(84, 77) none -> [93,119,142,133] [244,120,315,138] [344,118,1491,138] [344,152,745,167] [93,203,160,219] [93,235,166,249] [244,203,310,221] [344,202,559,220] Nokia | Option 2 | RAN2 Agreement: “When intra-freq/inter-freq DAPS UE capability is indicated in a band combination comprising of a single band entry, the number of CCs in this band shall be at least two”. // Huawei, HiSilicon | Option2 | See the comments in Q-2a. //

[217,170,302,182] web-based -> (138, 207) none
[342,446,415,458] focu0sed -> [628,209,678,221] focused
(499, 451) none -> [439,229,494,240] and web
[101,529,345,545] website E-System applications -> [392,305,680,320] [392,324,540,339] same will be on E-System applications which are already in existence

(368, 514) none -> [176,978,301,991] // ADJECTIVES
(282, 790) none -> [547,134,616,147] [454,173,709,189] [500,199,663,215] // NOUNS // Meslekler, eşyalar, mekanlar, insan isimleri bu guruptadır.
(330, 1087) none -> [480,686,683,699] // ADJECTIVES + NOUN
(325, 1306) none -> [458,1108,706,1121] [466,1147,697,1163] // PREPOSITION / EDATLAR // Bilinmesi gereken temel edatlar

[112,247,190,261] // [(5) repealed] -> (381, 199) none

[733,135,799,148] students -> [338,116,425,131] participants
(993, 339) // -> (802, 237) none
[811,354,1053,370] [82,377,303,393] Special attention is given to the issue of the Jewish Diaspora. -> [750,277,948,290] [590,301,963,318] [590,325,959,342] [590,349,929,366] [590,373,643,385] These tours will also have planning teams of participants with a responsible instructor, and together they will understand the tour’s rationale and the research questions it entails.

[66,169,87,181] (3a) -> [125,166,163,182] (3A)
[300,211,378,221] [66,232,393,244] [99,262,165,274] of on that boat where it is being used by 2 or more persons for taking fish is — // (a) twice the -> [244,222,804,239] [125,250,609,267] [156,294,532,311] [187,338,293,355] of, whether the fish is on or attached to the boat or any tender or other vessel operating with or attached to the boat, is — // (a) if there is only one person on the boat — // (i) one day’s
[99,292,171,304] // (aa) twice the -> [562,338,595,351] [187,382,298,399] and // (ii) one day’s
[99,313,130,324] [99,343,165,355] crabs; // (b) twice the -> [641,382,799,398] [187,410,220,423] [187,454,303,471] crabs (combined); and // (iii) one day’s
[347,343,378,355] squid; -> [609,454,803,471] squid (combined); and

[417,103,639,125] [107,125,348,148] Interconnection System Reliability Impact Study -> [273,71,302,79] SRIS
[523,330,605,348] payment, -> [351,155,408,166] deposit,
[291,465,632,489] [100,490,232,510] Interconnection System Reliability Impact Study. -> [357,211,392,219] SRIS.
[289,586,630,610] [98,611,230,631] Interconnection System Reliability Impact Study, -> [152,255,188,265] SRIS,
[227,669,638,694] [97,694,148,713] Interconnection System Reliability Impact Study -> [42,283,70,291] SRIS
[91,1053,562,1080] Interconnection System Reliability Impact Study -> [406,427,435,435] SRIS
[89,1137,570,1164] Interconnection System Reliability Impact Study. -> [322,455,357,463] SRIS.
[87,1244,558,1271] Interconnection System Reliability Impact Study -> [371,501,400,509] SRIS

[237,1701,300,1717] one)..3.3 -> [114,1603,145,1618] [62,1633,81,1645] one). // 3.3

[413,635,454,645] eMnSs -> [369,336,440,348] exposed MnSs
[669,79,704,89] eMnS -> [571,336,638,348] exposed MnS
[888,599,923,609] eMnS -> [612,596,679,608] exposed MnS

####

Set down exactly, and only, the lines from the one containing "[417,103,639,125] [107,125,348,148] Interconnection" to the final line of the data.

Expected answer:
[417,103,639,125] [107,125,348,148] Interconnection System Reliability Impact Study -> [273,71,302,79] SRIS
[523,330,605,348] payment, -> [351,155,408,166] deposit,
[291,465,632,489] [100,490,232,510] Interconnection System Reliability Impact Study. -> [357,211,392,219] SRIS.
[289,586,630,610] [98,611,230,631] Interconnection System Reliability Impact Study, -> [152,255,188,265] SRIS,
[227,669,638,694] [97,694,148,713] Interconnection System Reliability Impact Study -> [42,283,70,291] SRIS
[91,1053,562,1080] Interconnection System Reliability Impact Study -> [406,427,435,435] SRIS
[89,1137,570,1164] Interconnection System Reliability Impact Study. -> [322,455,357,463] SRIS.
[87,1244,558,1271] Interconnection System Reliability Impact Study -> [371,501,400,509] SRIS

[237,1701,300,1717] one)..3.3 -> [114,1603,145,1618] [62,1633,81,1645] one). // 3.3

[413,635,454,645] eMnSs -> [369,336,440,348] exposed MnSs
[669,79,704,89] eMnS -> [571,336,638,348] exposed MnS
[888,599,923,609] eMnS -> [612,596,679,608] exposed MnS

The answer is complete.